» **Exercise inputs**
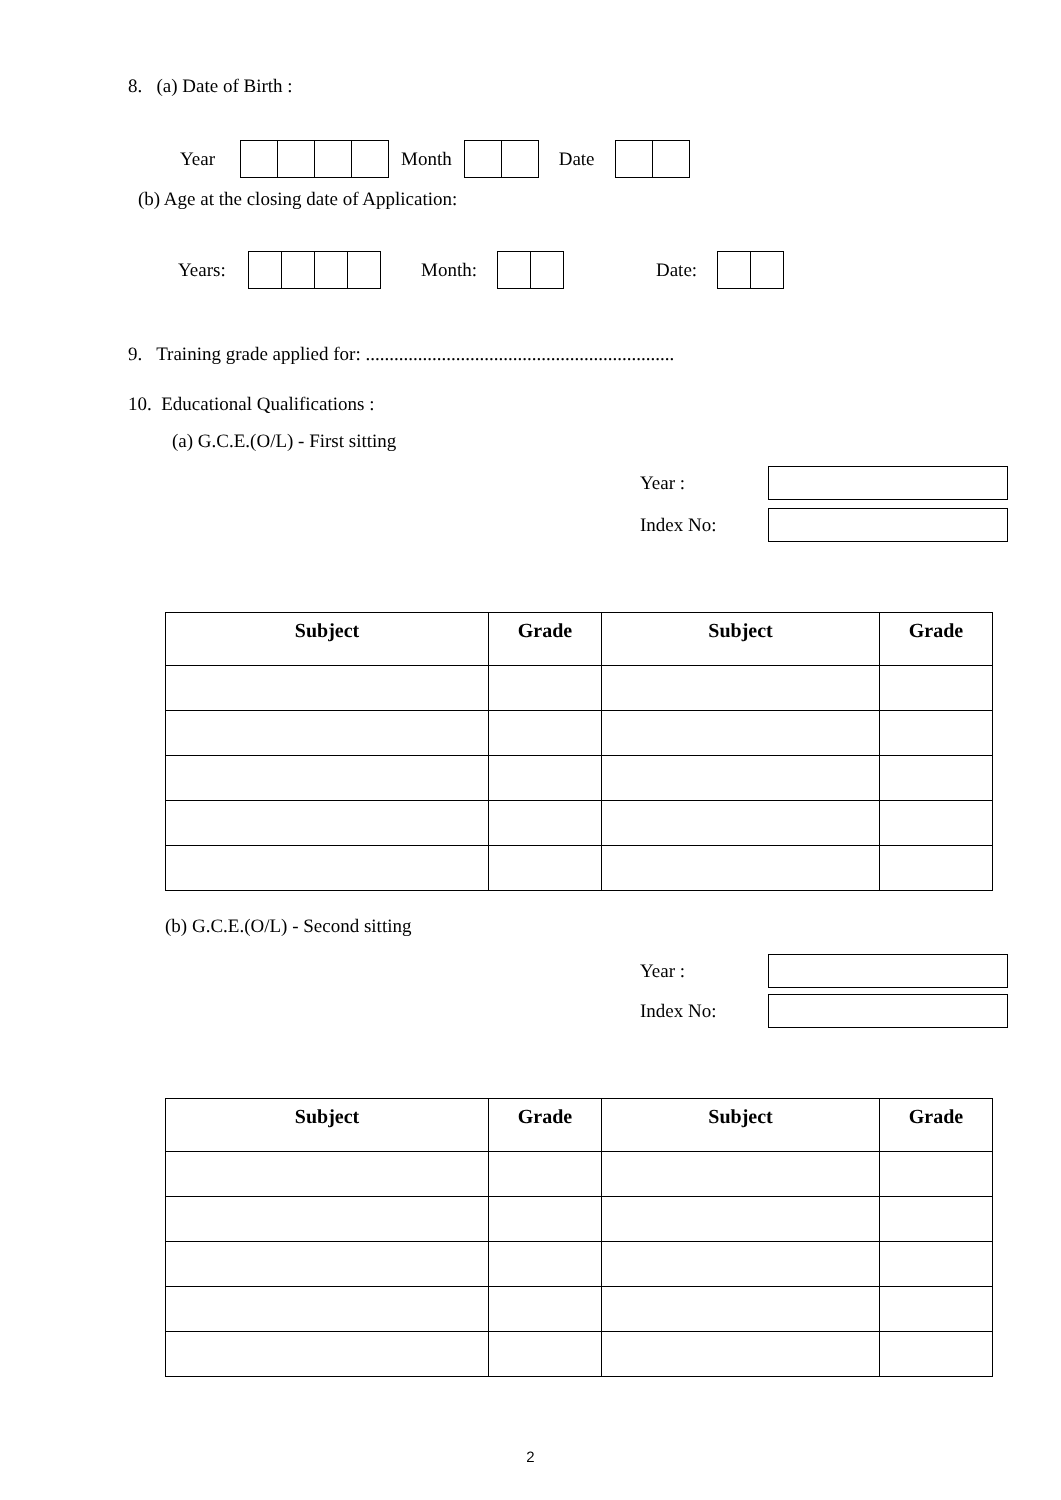8. (a) Date of Birth :
Year Month Date
(b) Age at the closing date of Application:
Years: Month: Date:
9. Training grade applied for: .................................................................
10. Educational Qualifications :
(a) G.C.E.(O/L) - First sitting
Year :
Index No:
| Subject | Grade | Subject | Grade |
| --- | --- | --- | --- |
(b) G.C.E.(O/L) - Second sitting
Year :
Index No:
| Subject | Grade | Subject | Grade |
| --- | --- | --- | --- |
2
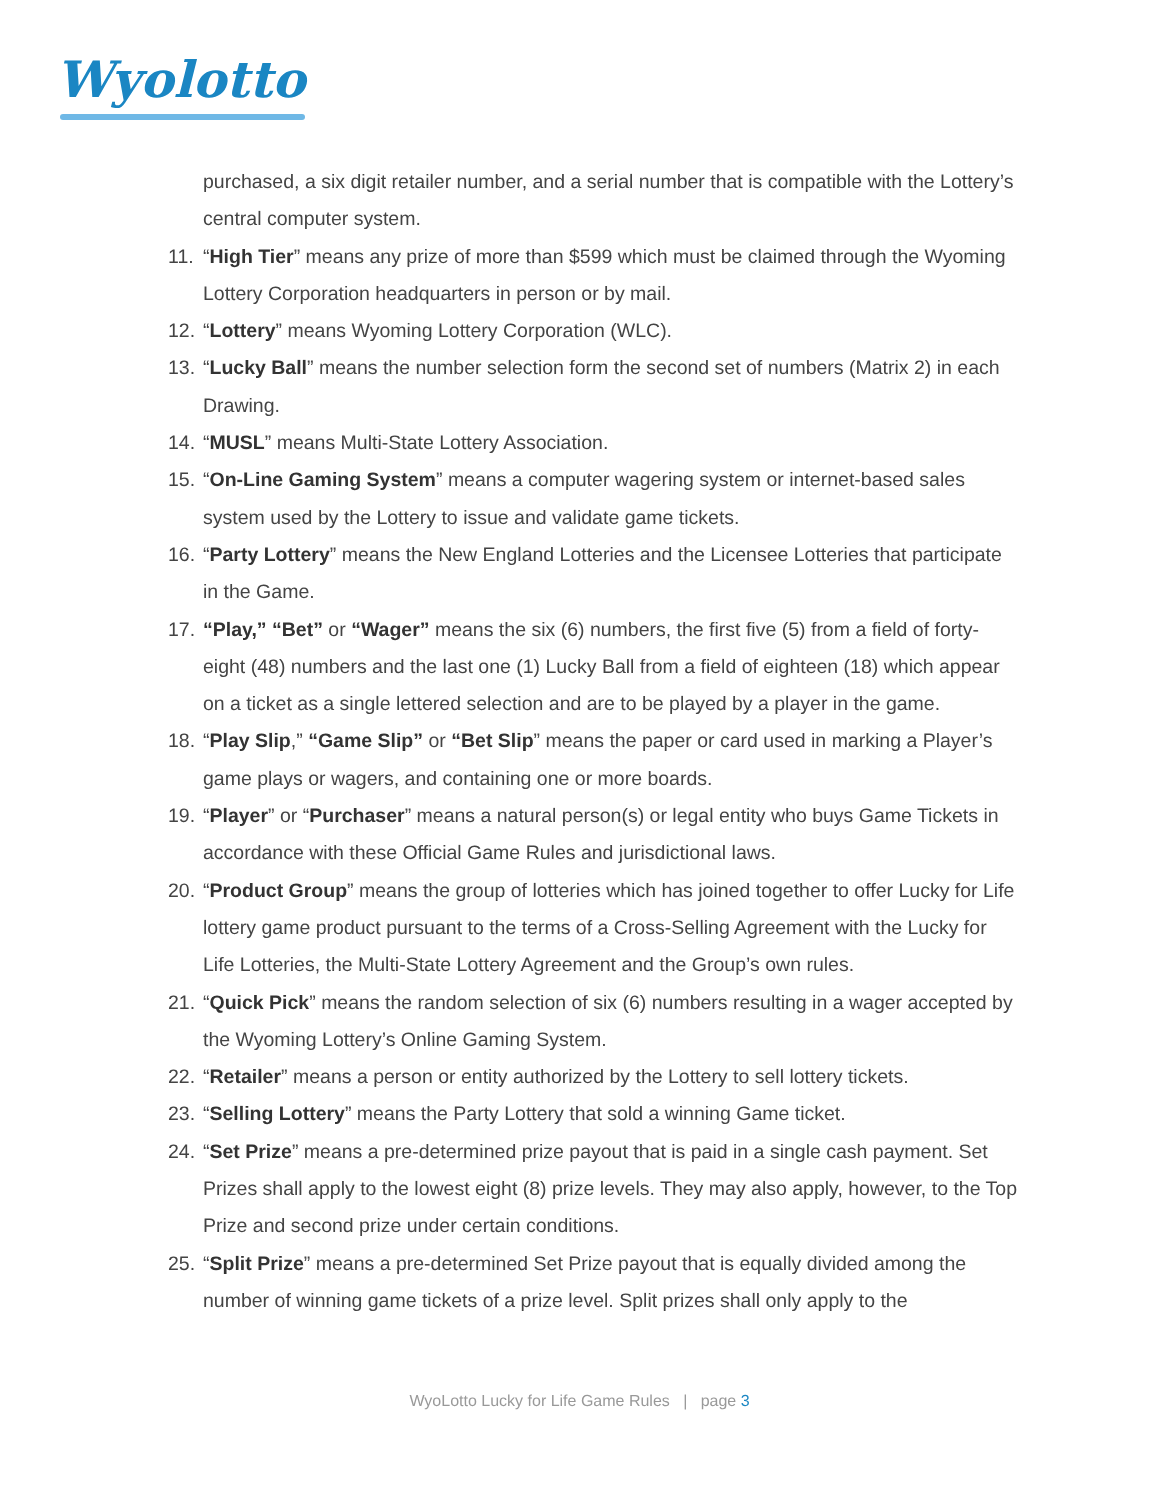Wyolotto
purchased, a six digit retailer number, and a serial number that is compatible with the Lottery’s central computer system.
11. “High Tier” means any prize of more than $599 which must be claimed through the Wyoming Lottery Corporation headquarters in person or by mail.
12. “Lottery” means Wyoming Lottery Corporation (WLC).
13. “Lucky Ball” means the number selection form the second set of numbers (Matrix 2) in each Drawing.
14. “MUSL” means Multi-State Lottery Association.
15. “On-Line Gaming System” means a computer wagering system or internet-based sales system used by the Lottery to issue and validate game tickets.
16. “Party Lottery” means the New England Lotteries and the Licensee Lotteries that participate in the Game.
17. “Play,” “Bet” or “Wager” means the six (6) numbers, the first five (5) from a field of forty-eight (48) numbers and the last one (1) Lucky Ball from a field of eighteen (18) which appear on a ticket as a single lettered selection and are to be played by a player in the game.
18. “Play Slip,” “Game Slip” or “Bet Slip” means the paper or card used in marking a Player’s game plays or wagers, and containing one or more boards.
19. “Player” or “Purchaser” means a natural person(s) or legal entity who buys Game Tickets in accordance with these Official Game Rules and jurisdictional laws.
20. “Product Group” means the group of lotteries which has joined together to offer Lucky for Life lottery game product pursuant to the terms of a Cross-Selling Agreement with the Lucky for Life Lotteries, the Multi-State Lottery Agreement and the Group’s own rules.
21. “Quick Pick” means the random selection of six (6) numbers resulting in a wager accepted by the Wyoming Lottery’s Online Gaming System.
22. “Retailer” means a person or entity authorized by the Lottery to sell lottery tickets.
23. “Selling Lottery” means the Party Lottery that sold a winning Game ticket.
24. “Set Prize” means a pre-determined prize payout that is paid in a single cash payment. Set Prizes shall apply to the lowest eight (8) prize levels. They may also apply, however, to the Top Prize and second prize under certain conditions.
25. “Split Prize” means a pre-determined Set Prize payout that is equally divided among the number of winning game tickets of a prize level. Split prizes shall only apply to the
WyoLotto Lucky for Life Game Rules | page 3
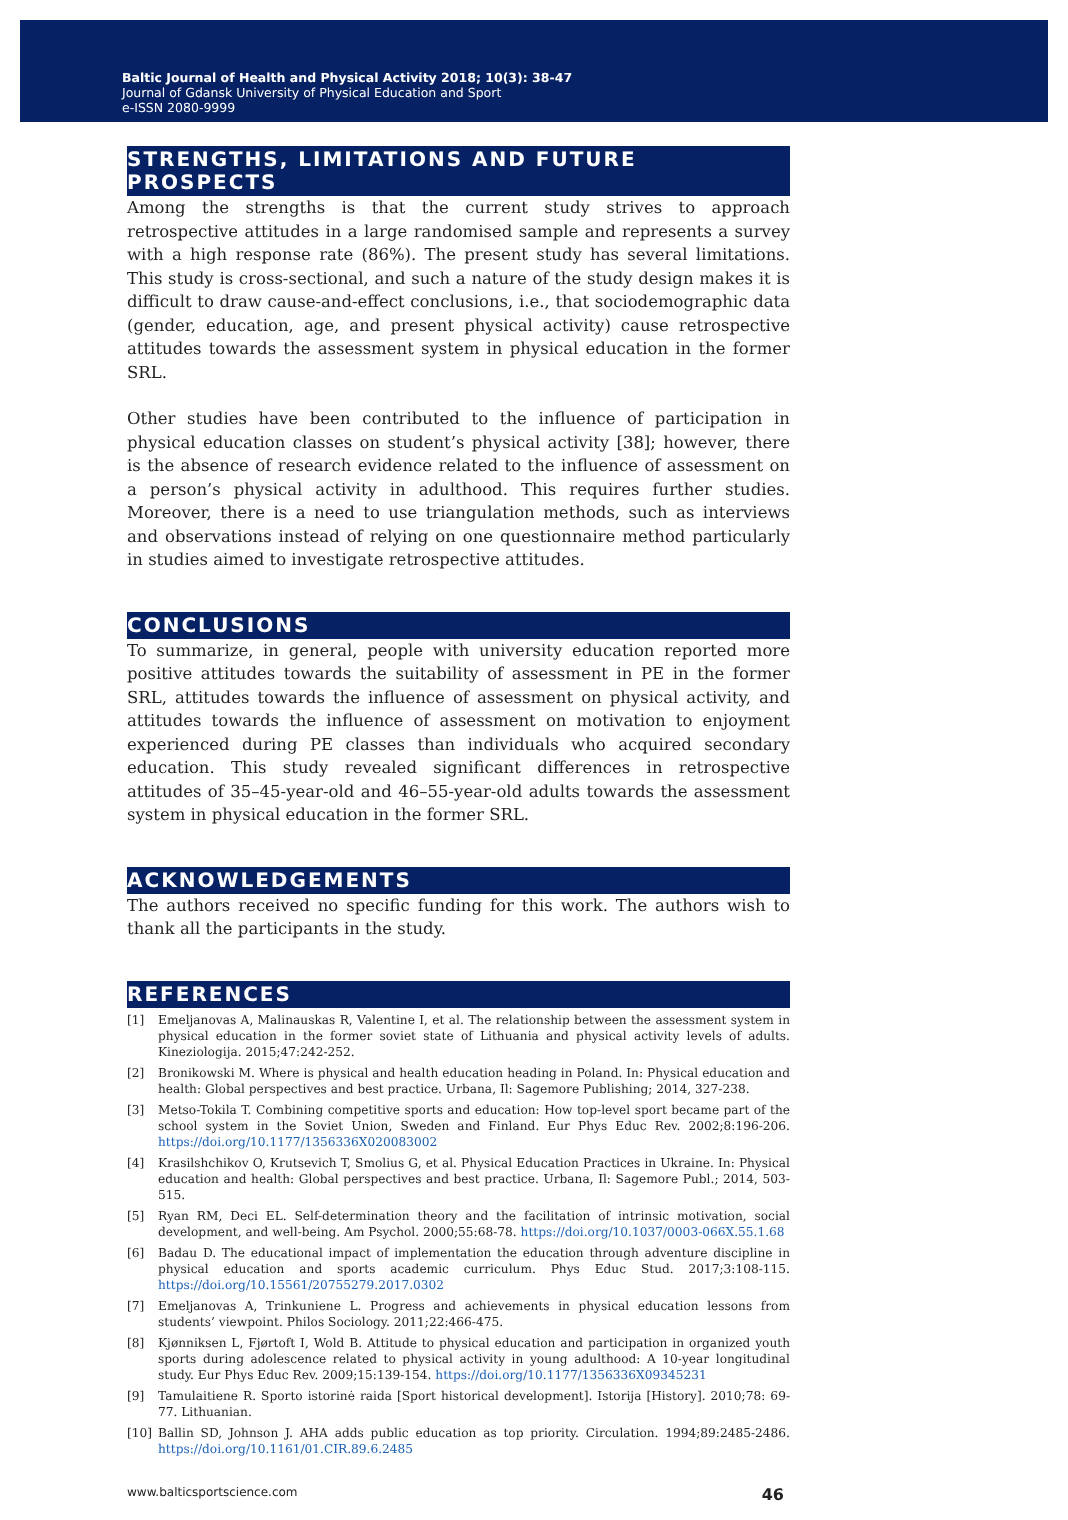Baltic Journal of Health and Physical Activity 2018; 10(3): 38-47
Journal of Gdansk University of Physical Education and Sport
e-ISSN 2080-9999
STRENGTHS, LIMITATIONS AND FUTURE PROSPECTS
Among the strengths is that the current study strives to approach retrospective attitudes in a large randomised sample and represents a survey with a high response rate (86%). The present study has several limitations. This study is cross-sectional, and such a nature of the study design makes it is difficult to draw cause-and-effect conclusions, i.e., that sociodemographic data (gender, education, age, and present physical activity) cause retrospective attitudes towards the assessment system in physical education in the former SRL.
Other studies have been contributed to the influence of participation in physical education classes on student’s physical activity [38]; however, there is the absence of research evidence related to the influence of assessment on a person’s physical activity in adulthood. This requires further studies. Moreover, there is a need to use triangulation methods, such as interviews and observations instead of relying on one questionnaire method particularly in studies aimed to investigate retrospective attitudes.
CONCLUSIONS
To summarize, in general, people with university education reported more positive attitudes towards the suitability of assessment in PE in the former SRL, attitudes towards the influence of assessment on physical activity, and attitudes towards the influence of assessment on motivation to enjoyment experienced during PE classes than individuals who acquired secondary education. This study revealed significant differences in retrospective attitudes of 35–45-year-old and 46–55-year-old adults towards the assessment system in physical education in the former SRL.
ACKNOWLEDGEMENTS
The authors received no specific funding for this work. The authors wish to thank all the participants in the study.
REFERENCES
[1] Emeljanovas A, Malinauskas R, Valentine I, et al. The relationship between the assessment system in physical education in the former soviet state of Lithuania and physical activity levels of adults. Kineziologija. 2015;47:242-252.
[2] Bronikowski M. Where is physical and health education heading in Poland. In: Physical education and health: Global perspectives and best practice. Urbana, Il: Sagemore Publishing; 2014, 327-238.
[3] Metso-Tokila T. Combining competitive sports and education: How top-level sport became part of the school system in the Soviet Union, Sweden and Finland. Eur Phys Educ Rev. 2002;8:196-206. https://doi.org/10.1177/1356336X020083002
[4] Krasilshchikov O, Krutsevich T, Smolius G, et al. Physical Education Practices in Ukraine. In: Physical education and health: Global perspectives and best practice. Urbana, Il: Sagemore Publ.; 2014, 503-515.
[5] Ryan RM, Deci EL. Self-determination theory and the facilitation of intrinsic motivation, social development, and well-being. Am Psychol. 2000;55:68-78. https://doi.org/10.1037/0003-066X.55.1.68
[6] Badau D. The educational impact of implementation the education through adventure discipline in physical education and sports academic curriculum. Phys Educ Stud. 2017;3:108-115. https://doi.org/10.15561/20755279.2017.0302
[7] Emeljanovas A, Trinkuniene L. Progress and achievements in physical education lessons from students’ viewpoint. Philos Sociology. 2011;22:466-475.
[8] Kjønniksen L, Fjørtoft I, Wold B. Attitude to physical education and participation in organized youth sports during adolescence related to physical activity in young adulthood: A 10-year longitudinal study. Eur Phys Educ Rev. 2009;15:139-154. https://doi.org/10.1177/1356336X09345231
[9] Tamulaitiene R. Sporto istorinė raida [Sport historical development]. Istorija [History]. 2010;78: 69-77. Lithuanian.
[10] Ballin SD, Johnson J. AHA adds public education as top priority. Circulation. 1994;89:2485-2486. https://doi.org/10.1161/01.CIR.89.6.2485
www.balticsportscience.com 46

» **Your task**
Both the line containing "Lottery Corporation (WLC)." and the line containing "under certain conditions." belong in the answer. Print them and every line above that falls between them exactly, and no others.

» **Final answer**
12. “Lottery” means Wyoming Lottery Corporation (WLC).
13. “Lucky Ball” means the number selection form the second set of numbers (Matrix 2) in each Drawing.
14. “MUSL” means Multi-State Lottery Association.
15. “On-Line Gaming System” means a computer wagering system or internet-based sales system used by the Lottery to issue and validate game tickets.
16. “Party Lottery” means the New England Lotteries and the Licensee Lotteries that participate in the Game.
17. “Play,” “Bet” or “Wager” means the six (6) numbers, the first five (5) from a field of forty-eight (48) numbers and the last one (1) Lucky Ball from a field of eighteen (18) which appear on a ticket as a single lettered selection and are to be played by a player in the game.
18. “Play Slip,” “Game Slip” or “Bet Slip” means the paper or card used in marking a Player’s game plays or wagers, and containing one or more boards.
19. “Player” or “Purchaser” means a natural person(s) or legal entity who buys Game Tickets in accordance with these Official Game Rules and jurisdictional laws.
20. “Product Group” means the group of lotteries which has joined together to offer Lucky for Life lottery game product pursuant to the terms of a Cross-Selling Agreement with the Lucky for Life Lotteries, the Multi-State Lottery Agreement and the Group’s own rules.
21. “Quick Pick” means the random selection of six (6) numbers resulting in a wager accepted by the Wyoming Lottery’s Online Gaming System.
22. “Retailer” means a person or entity authorized by the Lottery to sell lottery tickets.
23. “Selling Lottery” means the Party Lottery that sold a winning Game ticket.
24. “Set Prize” means a pre-determined prize payout that is paid in a single cash payment. Set Prizes shall apply to the lowest eight (8) prize levels. They may also apply, however, to the Top Prize and second prize under certain conditions.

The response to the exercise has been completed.